- Born: 1936 (age 88–89) El Paso, Texas, United States
- Education: Bowie High School (El Paso, Texas)
- Occupation: advocate for women
- Known for: first national woman president of League of United Latin American Citizens (LULAC)
- Parents: Joaquin Borrego (father); Dolores Ortega Borrego (mother);

= Belen Robles =

American advocate for women (born 1936)

Belen Borrego Robles (born 1936) is a former national president of the League of United Latin American Citizens (LULAC) and served as the group's first national woman president. She has many years experience working for the United States Government in positions relating to immigration and customs.

== Biography ==
Belen Borrego Robles was born in 1936 in El Paso, Texas, where she also grew up. She was the fifth of 10 children born to Dolores Ortega Borrego and Joaquin Borrego. She is a graduate of Bowie High School, class of 1954. Robles married Ramiro Robles at age seventeen.

When Robles was job searching in 1956, she was told that "Mexicans are only hired as elevator girls and cooks." She went on to work at the Immigration and Naturalization Service (INS) starting in 1957. In 1971, she went to work for the United States Customs Service.

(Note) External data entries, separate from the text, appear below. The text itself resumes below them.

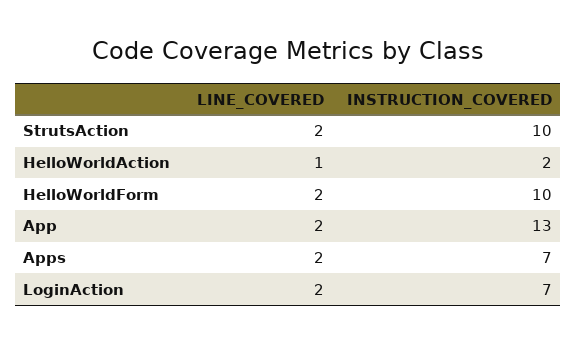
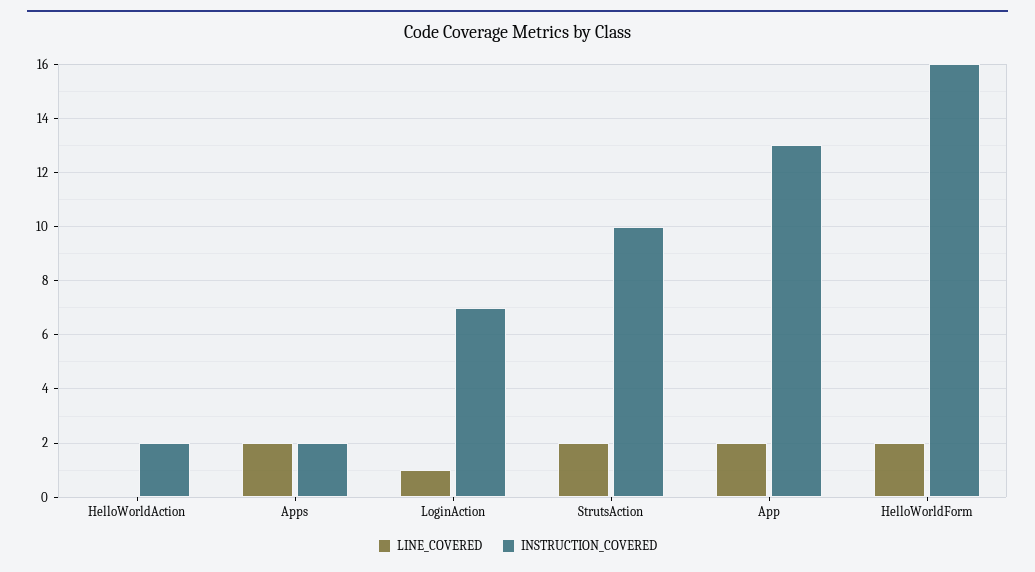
  {
    "LINE_COVERED": {
      "StrutsAction": 2,
-     "HelloWorldAction": 1,
+     "HelloWorldAction": 0,
      "HelloWorldForm": 2,
      "App": 2,
      "Apps": 2,
-     "LoginAction": 2
+     "LoginAction": 1
    },
    "INSTRUCTION_COVERED": {
      "StrutsAction": 10,
      "HelloWorldAction": 2,
-     "HelloWorldForm": 10,
+     "HelloWorldForm": 16,
      "App": 13,
-     "Apps": 7,
+     "Apps": 2,
      "LoginAction": 7
    }
  }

Robles joined the League of United Latin American Citizens (LULAC) in 1957. Robles became deputy district director of the El Paso area LULAC council in 1964. Previously, she had been president of the Ladies LULAC Council 9. In 1994, she ran for national president of LULAC at the national convention held in El Paso. Robles went on to become the first woman to serve as national president of the organization.

In 2001, she ran for mayor of El Paso. Belen has served on the board of trustees for the El Paso Community College and the Texas Association of Community College Trustees.